→ **EXERCISE INPUTS**
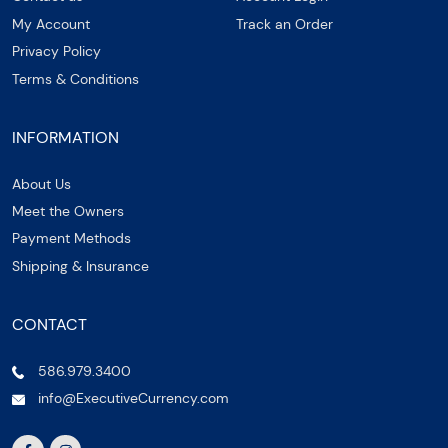
My Account
Track an Order
Privacy Policy
Terms & Conditions
INFORMATION
About Us
Meet the Owners
Payment Methods
Shipping & Insurance
CONTACT
586.979.3400
info@ExecutiveCurrency.com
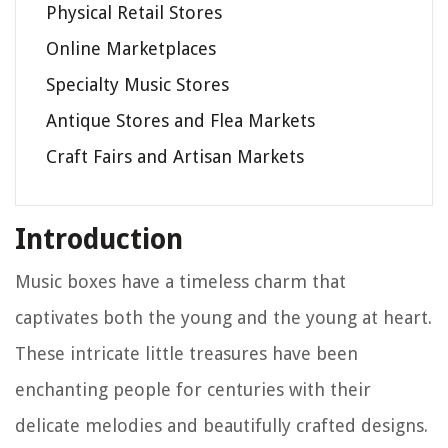
Physical Retail Stores
Online Marketplaces
Specialty Music Stores
Antique Stores and Flea Markets
Craft Fairs and Artisan Markets
Introduction
Music boxes have a timeless charm that
captivates both the young and the young at heart.
These intricate little treasures have been
enchanting people for centuries with their
delicate melodies and beautifully crafted designs.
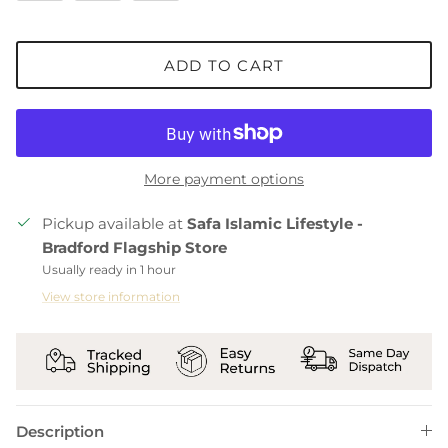
ADD TO CART
More payment options
Pickup available at
Safa Islamic Lifestyle -
Bradford Flagship Store
Usually ready in 1 hour
View store information
Description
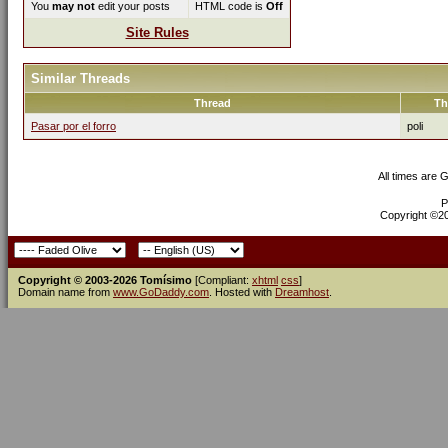
You
may not
edit your posts
HTML code is
Off
Site Rules
Similar Threads
Thread
Th
Pasar por el forro
poli
All times are 
P
Copyright ©200
Copyright © 2003-2026 Tomísimo
[Compliant:
xhtml
css
]
Domain name from
www.GoDaddy.com
. Hosted with
Dreamhost
.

→ **WORK TASK**
Copy out the line holding "Similar Threads" along with all lines after it through the end of the entries, exactly and only these.

→ **EXERCISE SOLUTION**
Similar Threads
Thread
Th
Pasar por el forro
poli
All times are 
P
Copyright ©200
Copyright © 2003-2026 Tomísimo
[Compliant:
xhtml
css
]
Domain name from
www.GoDaddy.com
. Hosted with
Dreamhost
.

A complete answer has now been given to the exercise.